(Text-based design files)

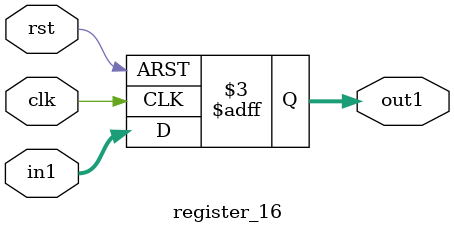
<source format=v>
`timescale 1ps/1ps

module register_16 (rst, clk, in1, out1);

 input clk, rst;

 input [15:0]  in1;

 output [15:0] out1;

 reg [15:0] out1;

 always @ (negedge rst or posedge clk) begin

    if(!rst)  out1 <= #1 16'b0000;

    else  out1 <= #1 in1;

 end

endmodule

</source>
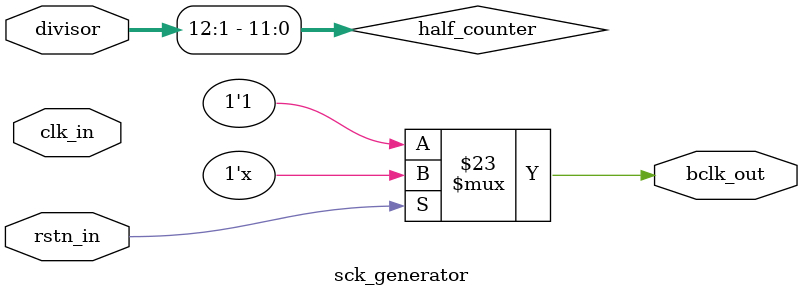
<source format=v>

/********************************************************************
* Module Name:     bclk_generator
* Author:          wuqlan
* Email:           
* Date Created:    2023/4/12
* Description:     UART bclk generator module.
*                  
*
* Version:         0.1
***********************************************************************/

module  sck_generator(
    input   clk_in,
    input   rstn_in,
    output  reg  bclk_out,
    input   [15: 0]  divisor
);


reg   [11: 0]  counter;
reg   top_half;

wire  [11: 0]  half_counter;
wire  change_clk;
wire  top_half_end;
wire  next_half_end;


/*----get half counter----*/
always @(clk_in or rstn_in) begin
    if (!rstn_in ) begin
        counter        <=    0;
        bclk_out       <=    1;
        top_half       <=    1;
    end
    else begin
        counter       <=     (counter + 1);
        bclk_out      <=     change_clk ? ~bclk_out:  bclk_out;
        top_half      <=     change_clk ? ~top_half:  top_half;
    end
end



assign   half_counter  =   divisor >> 1;
assign   change_clk    =   top_half_end || next_half_end?  1:  0;
assign   top_half_end  =   top_half && ((half_counter + divisor[0]) == counter) ? 1:  0;
assign   next_half_end  =  !top_half && (half_counter ==  counter) ? 1:  0;

endmodule





</source>
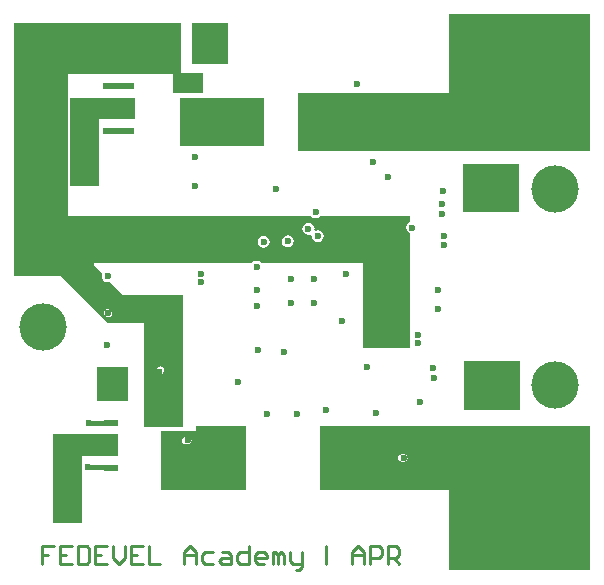
<source format=gtl>
G04*
G04 #@! TF.GenerationSoftware,Altium Limited,Altium Designer,20.0.13 (296)*
G04*
G04 Layer_Physical_Order=1*
G04 Layer_Color=255*
%FSLAX44Y44*%
%MOMM*%
G71*
G01*
G75*
%ADD10C,0.2000*%
%ADD13R,2.5500X3.7500*%
%ADD14R,3.8500X5.0000*%
%ADD15R,0.9000X2.5000*%
%ADD16R,1.1940X0.5590*%
%ADD17R,3.4390X3.2540*%
%ADD25C,0.4000*%
%ADD26C,0.5000*%
%ADD27C,0.2600*%
%ADD28C,4.0000*%
%ADD29C,0.6000*%
G36*
X187000Y443000D02*
X156000D01*
Y477000D01*
X187000D01*
Y443000D01*
D02*
G37*
G36*
X147000Y435270D02*
X146861Y435000D01*
X165464D01*
X166009Y433893D01*
X166000Y433884D01*
Y418000D01*
X140000D01*
Y434000D01*
X51000D01*
X51000Y314005D01*
X112000Y313982D01*
X257040Y313927D01*
X257395Y313395D01*
X259049Y312290D01*
X261000Y311902D01*
X262951Y312290D01*
X264605Y313395D01*
X264958Y313924D01*
X341087Y313895D01*
Y308717D01*
X341049Y308710D01*
X339395Y307605D01*
X338290Y305951D01*
X337902Y304000D01*
X338290Y302049D01*
X339395Y300395D01*
X341049Y299290D01*
X341087Y299283D01*
Y273982D01*
Y203096D01*
X340873Y202580D01*
X301420D01*
Y273982D01*
X215021D01*
X214605Y274605D01*
X212951Y275710D01*
X211000Y276098D01*
X209049Y275710D01*
X207395Y274605D01*
X206979Y273982D01*
X73000D01*
Y272048D01*
X80258Y264790D01*
X79902Y263000D01*
X80290Y261049D01*
X81395Y259395D01*
X83049Y258290D01*
X85000Y257902D01*
X86790Y258258D01*
X98048Y247000D01*
X149091D01*
Y135091D01*
X149000Y135000D01*
X115337D01*
Y223000D01*
X85000D01*
X45000Y263000D01*
X6000Y263000D01*
X6000Y477000D01*
X147000Y477000D01*
X147000Y435270D01*
D02*
G37*
G36*
X493000Y417000D02*
X493000D01*
X493000Y369000D01*
X246000Y369000D01*
X246000Y418000D01*
X374000Y418000D01*
Y485000D01*
X493000D01*
Y417000D01*
D02*
G37*
G36*
X107555Y414000D02*
X107700Y413940D01*
Y395855D01*
X78145D01*
X78000Y396000D01*
Y339000D01*
X53039D01*
X53039Y414000D01*
X107555D01*
D02*
G37*
G36*
X217300Y373145D02*
X146300D01*
Y414145D01*
X217300D01*
Y373145D01*
D02*
G37*
G36*
X433000Y317000D02*
X386000D01*
Y358000D01*
X433000D01*
Y317000D01*
D02*
G37*
G36*
X102000Y157000D02*
X76000D01*
Y186000D01*
X102000D01*
Y157000D01*
D02*
G37*
G36*
X434000Y150000D02*
X387000D01*
Y191000D01*
X434000D01*
Y150000D01*
D02*
G37*
G36*
X202000Y82000D02*
X130000D01*
Y132000D01*
X160000D01*
Y136000D01*
X202000D01*
Y82000D01*
D02*
G37*
G36*
X93555Y129000D02*
X93700Y128940D01*
Y110855D01*
X63000D01*
Y101306D01*
X62980Y101203D01*
X63000Y101101D01*
Y54000D01*
X39000D01*
Y129000D01*
X93555D01*
D02*
G37*
G36*
X493000Y136000D02*
X493000Y82000D01*
X493000D01*
Y14000D01*
X374000Y14000D01*
Y82000D01*
X265000Y82000D01*
X265000Y136000D01*
X493000Y136000D01*
D02*
G37*
%LPC*%
G36*
X255000Y308098D02*
X253049Y307710D01*
X251395Y306605D01*
X250290Y304951D01*
X249902Y303000D01*
X250290Y301049D01*
X251395Y299395D01*
X253049Y298290D01*
X255000Y297902D01*
X256755Y298251D01*
X257433Y297817D01*
X257877Y297382D01*
X257776Y296874D01*
X258164Y294923D01*
X259270Y293270D01*
X260923Y292164D01*
X262874Y291776D01*
X264825Y292164D01*
X266479Y293270D01*
X267584Y294923D01*
X267972Y296874D01*
X267584Y298825D01*
X266479Y300479D01*
X264825Y301584D01*
X262874Y301972D01*
X261119Y301623D01*
X260441Y302057D01*
X259997Y302493D01*
X260098Y303000D01*
X259710Y304951D01*
X258605Y306605D01*
X256951Y307710D01*
X255000Y308098D01*
D02*
G37*
G36*
X237500Y297598D02*
X235549Y297210D01*
X233895Y296105D01*
X232790Y294451D01*
X232402Y292500D01*
X232790Y290549D01*
X233895Y288895D01*
X235549Y287790D01*
X237500Y287402D01*
X239451Y287790D01*
X241105Y288895D01*
X242210Y290549D01*
X242598Y292500D01*
X242210Y294451D01*
X241105Y296105D01*
X239451Y297210D01*
X237500Y297598D01*
D02*
G37*
G36*
X43000Y293059D02*
X40000D01*
X38830Y292826D01*
X37837Y292163D01*
X37174Y291171D01*
X36941Y290000D01*
X37174Y288829D01*
X37837Y287837D01*
X38830Y287174D01*
X40000Y286941D01*
X43000D01*
X44170Y287174D01*
X45163Y287837D01*
X45826Y288829D01*
X46059Y290000D01*
X45826Y291171D01*
X45163Y292163D01*
X44170Y292826D01*
X43000Y293059D01*
D02*
G37*
G36*
X217000Y297098D02*
X215049Y296710D01*
X213395Y295605D01*
X212290Y293951D01*
X211902Y292000D01*
X212290Y290049D01*
X213395Y288395D01*
X215049Y287290D01*
X217000Y286902D01*
X218951Y287290D01*
X220605Y288395D01*
X221710Y290049D01*
X222098Y292000D01*
X221710Y293951D01*
X220605Y295605D01*
X218951Y296710D01*
X217000Y297098D01*
D02*
G37*
G36*
X85000Y235059D02*
X83829Y234826D01*
X82837Y234163D01*
X82174Y233171D01*
X81941Y232000D01*
X82174Y230830D01*
X82837Y229837D01*
X83337Y229337D01*
X84329Y228674D01*
X85500Y228441D01*
X86671Y228674D01*
X87663Y229337D01*
X88326Y230329D01*
X88559Y231500D01*
X88326Y232671D01*
X87663Y233663D01*
X87163Y234163D01*
X86171Y234826D01*
X85000Y235059D01*
D02*
G37*
G36*
X130000Y186559D02*
X128829Y186326D01*
X127837Y185663D01*
X124337Y182163D01*
X123674Y181171D01*
X123441Y180000D01*
X123441Y180000D01*
Y172000D01*
X123674Y170830D01*
X124337Y169837D01*
X125330Y169174D01*
X126500Y168941D01*
X127670Y169174D01*
X128663Y169837D01*
X129326Y170830D01*
X129559Y172000D01*
Y178733D01*
X132163Y181337D01*
X132826Y182330D01*
X133059Y183500D01*
X132826Y184671D01*
X132163Y185663D01*
X131171Y186326D01*
X130000Y186559D01*
D02*
G37*
G36*
X190220Y401709D02*
X189049Y401476D01*
X188057Y400813D01*
X187394Y399821D01*
X187161Y398650D01*
X187394Y397480D01*
X188057Y396487D01*
X194707Y389837D01*
X195700Y389174D01*
X196870Y388941D01*
X198041Y389174D01*
X199033Y389837D01*
X199696Y390829D01*
X199929Y392000D01*
X199696Y393171D01*
X199033Y394163D01*
X192383Y400813D01*
X191390Y401476D01*
X190220Y401709D01*
D02*
G37*
G36*
X153000Y127059D02*
X151000D01*
X149830Y126826D01*
X148837Y126163D01*
X148174Y125170D01*
X147941Y124000D01*
X148174Y122830D01*
X148837Y121837D01*
X149830Y121174D01*
X151000Y120941D01*
X153000D01*
X154171Y121174D01*
X155163Y121837D01*
X155826Y122830D01*
X156059Y124000D01*
X155826Y125170D01*
X155163Y126163D01*
X154171Y126826D01*
X153000Y127059D01*
D02*
G37*
G36*
X167250Y127059D02*
X166080Y126826D01*
X165087Y126163D01*
X164424Y125170D01*
X164191Y124000D01*
X164424Y122830D01*
X165087Y121837D01*
X180087Y106837D01*
X181080Y106174D01*
X182250Y105941D01*
X183421Y106174D01*
X184413Y106837D01*
X185076Y107830D01*
X185309Y109000D01*
X185076Y110170D01*
X184413Y111163D01*
X169413Y126163D01*
X168421Y126826D01*
X167250Y127059D01*
D02*
G37*
G36*
X336000Y112059D02*
X334000D01*
X332830Y111826D01*
X331837Y111163D01*
X331174Y110170D01*
X330941Y109000D01*
X331174Y107830D01*
X331837Y106837D01*
X332830Y106174D01*
X334000Y105941D01*
X336000D01*
X337170Y106174D01*
X338163Y106837D01*
X338826Y107830D01*
X339059Y109000D01*
X338826Y110170D01*
X338163Y111163D01*
X337170Y111826D01*
X336000Y112059D01*
D02*
G37*
G36*
X285000Y113309D02*
X283829Y113076D01*
X282837Y112413D01*
X281587Y111163D01*
X280924Y110170D01*
X280691Y109000D01*
X280924Y107830D01*
X281587Y106837D01*
X282579Y106174D01*
X283750Y105941D01*
X284921Y106174D01*
X285913Y106837D01*
X287163Y108087D01*
X287826Y109080D01*
X288059Y110250D01*
X287826Y111421D01*
X287163Y112413D01*
X286171Y113076D01*
X285000Y113309D01*
D02*
G37*
%LPD*%
D10*
X40000Y290000D02*
X43000D01*
X283750Y109000D02*
X285000Y110250D01*
X85000Y232000D02*
X85500Y231500D01*
X126500Y172000D02*
Y180000D01*
X130000Y183500D01*
X334000Y109000D02*
X336000D01*
X190220Y398650D02*
X196870Y392000D01*
X151000Y124000D02*
X153000D01*
X167250D02*
X182250Y109000D01*
D13*
X410000Y169000D02*
D03*
Y115000D02*
D03*
Y336000D02*
D03*
Y390000D02*
D03*
D14*
X283750Y109000D02*
D03*
X182250D02*
D03*
D15*
X163500Y458000D02*
D03*
X132500D02*
D03*
X95500Y172000D02*
D03*
X126500D02*
D03*
D16*
X138270Y100950D02*
D03*
Y113650D02*
D03*
Y126350D02*
D03*
Y139050D02*
D03*
X87730Y100950D02*
D03*
Y113650D02*
D03*
Y126350D02*
D03*
Y139050D02*
D03*
X152270Y385950D02*
D03*
Y398650D02*
D03*
Y411350D02*
D03*
Y424050D02*
D03*
X101730Y385950D02*
D03*
Y398650D02*
D03*
Y411350D02*
D03*
Y424050D02*
D03*
D17*
X196870Y392000D02*
D03*
X283130D02*
D03*
D25*
X69000Y139000D02*
X69025Y139025D01*
X87705D01*
X68078Y101203D02*
X85976D01*
X87705Y139025D02*
X87730Y139050D01*
X101730Y424050D02*
X102230D01*
D26*
X83730D02*
X101730D01*
X83230Y385950D02*
X101730D01*
D27*
X39597Y34594D02*
X29600D01*
Y27096D01*
X34598D01*
X29600D01*
Y19598D01*
X54592Y34594D02*
X44595D01*
Y19598D01*
X54592D01*
X44595Y27096D02*
X49594D01*
X59590Y34594D02*
Y19598D01*
X67088D01*
X69587Y22098D01*
Y32094D01*
X67088Y34594D01*
X59590D01*
X84582D02*
X74585D01*
Y19598D01*
X84582D01*
X74585Y27096D02*
X79584D01*
X89581Y34594D02*
Y24597D01*
X94579Y19598D01*
X99577Y24597D01*
Y34594D01*
X114572D02*
X104576D01*
Y19598D01*
X114572D01*
X104576Y27096D02*
X109574D01*
X119571Y34594D02*
Y19598D01*
X129568D01*
X149561D02*
Y29595D01*
X154559Y34594D01*
X159558Y29595D01*
Y19598D01*
Y27096D01*
X149561D01*
X174553Y29595D02*
X167055D01*
X164556Y27096D01*
Y22098D01*
X167055Y19598D01*
X174553D01*
X182051Y29595D02*
X187049D01*
X189548Y27096D01*
Y19598D01*
X182051D01*
X179551Y22098D01*
X182051Y24597D01*
X189548D01*
X204543Y34594D02*
Y19598D01*
X197046D01*
X194547Y22098D01*
Y27096D01*
X197046Y29595D01*
X204543D01*
X217039Y19598D02*
X212041D01*
X209542Y22098D01*
Y27096D01*
X212041Y29595D01*
X217039D01*
X219538Y27096D01*
Y24597D01*
X209542D01*
X224537Y19598D02*
Y29595D01*
X227036D01*
X229535Y27096D01*
Y19598D01*
Y27096D01*
X232034Y29595D01*
X234534Y27096D01*
Y19598D01*
X239532Y29595D02*
Y22098D01*
X242031Y19598D01*
X249529D01*
Y17099D01*
X247030Y14600D01*
X244530D01*
X249529Y19598D02*
Y29595D01*
X269522Y34594D02*
Y19598D01*
X292015D02*
Y29595D01*
X297013Y34594D01*
X302012Y29595D01*
Y19598D01*
Y27096D01*
X292015D01*
X307010Y19598D02*
Y34594D01*
X314508D01*
X317007Y32094D01*
Y27096D01*
X314508Y24597D01*
X307010D01*
X322005Y19598D02*
Y34594D01*
X329503D01*
X332002Y32094D01*
Y27096D01*
X329503Y24597D01*
X322005D01*
X327004D02*
X332002Y19598D01*
D28*
X464000Y171000D02*
D03*
X30000Y300000D02*
D03*
Y220000D02*
D03*
X464000Y113000D02*
D03*
Y390000D02*
D03*
Y337000D02*
D03*
D29*
X430000Y170000D02*
D03*
X428000Y322000D02*
D03*
X310000Y360000D02*
D03*
X69000Y139000D02*
D03*
X73000Y116000D02*
D03*
X44000Y123000D02*
D03*
X57000D02*
D03*
X44000Y106000D02*
D03*
X57000D02*
D03*
X51000Y114000D02*
D03*
X44000Y87000D02*
D03*
X58000D02*
D03*
X50000Y96000D02*
D03*
X44000Y72000D02*
D03*
Y58000D02*
D03*
X51000Y64000D02*
D03*
X50000Y79000D02*
D03*
X58000Y72000D02*
D03*
Y58000D02*
D03*
X72000Y343000D02*
D03*
Y357000D02*
D03*
X64000Y364000D02*
D03*
X65000Y349000D02*
D03*
X58000Y343000D02*
D03*
Y357000D02*
D03*
X64000Y381000D02*
D03*
X72000Y372000D02*
D03*
X58000D02*
D03*
X65000Y399000D02*
D03*
X71000Y391000D02*
D03*
X58000D02*
D03*
X71000Y408000D02*
D03*
X58000D02*
D03*
X84875Y408816D02*
D03*
X84884Y399000D02*
D03*
X164000Y258000D02*
D03*
Y265000D02*
D03*
X349580Y156500D02*
D03*
X361000Y177000D02*
D03*
X360617Y185000D02*
D03*
X348000Y206000D02*
D03*
Y213000D02*
D03*
X365000Y235000D02*
D03*
X370000Y289000D02*
D03*
Y297000D02*
D03*
X368000Y324000D02*
D03*
Y316000D02*
D03*
X296000Y426000D02*
D03*
X391000Y185000D02*
D03*
X392000Y171000D02*
D03*
X391000Y155000D02*
D03*
X430000D02*
D03*
Y186000D02*
D03*
X428000Y352000D02*
D03*
Y336000D02*
D03*
X391000Y321587D02*
D03*
Y336195D02*
D03*
Y352000D02*
D03*
X369000Y335000D02*
D03*
X82000Y163000D02*
D03*
Y181000D02*
D03*
X175000Y448000D02*
D03*
Y469000D02*
D03*
X85000Y232000D02*
D03*
X343000Y304000D02*
D03*
X331750Y222000D02*
D03*
X287148Y265000D02*
D03*
X82000Y172000D02*
D03*
X255000Y303000D02*
D03*
X312000Y147000D02*
D03*
X262874Y296874D02*
D03*
X270000Y149351D02*
D03*
X304614Y186423D02*
D03*
X195500Y173242D02*
D03*
X212390Y200096D02*
D03*
X73000Y124000D02*
D03*
X68078Y101203D02*
D03*
X83730Y424050D02*
D03*
X227500Y337000D02*
D03*
X217000Y292000D02*
D03*
X256000Y392000D02*
D03*
X260000Y240000D02*
D03*
Y261000D02*
D03*
X240000Y240000D02*
D03*
Y261000D02*
D03*
X261000Y317000D02*
D03*
X211000Y251000D02*
D03*
X175000Y458000D02*
D03*
X336000Y109000D02*
D03*
X171245Y398650D02*
D03*
X211000Y271000D02*
D03*
X211500Y237500D02*
D03*
X153000Y124000D02*
D03*
X83230Y385950D02*
D03*
X237500Y292500D02*
D03*
X234000Y199000D02*
D03*
X283000Y225000D02*
D03*
X220000Y146000D02*
D03*
X322270Y347000D02*
D03*
X365000Y251000D02*
D03*
X84000Y205000D02*
D03*
X85000Y263000D02*
D03*
X245000Y146000D02*
D03*
X159000Y339000D02*
D03*
Y364000D02*
D03*
M02*

</source>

WHAT THE TASK REQUIRES =>
Make a copy of each line in the records above that has the word "input".

ANSWER AREA =>
 input clk, rst;
 input [15:0]  in1;
    input   clk_in,
    input   rstn_in,
    input   [15: 0]  divisor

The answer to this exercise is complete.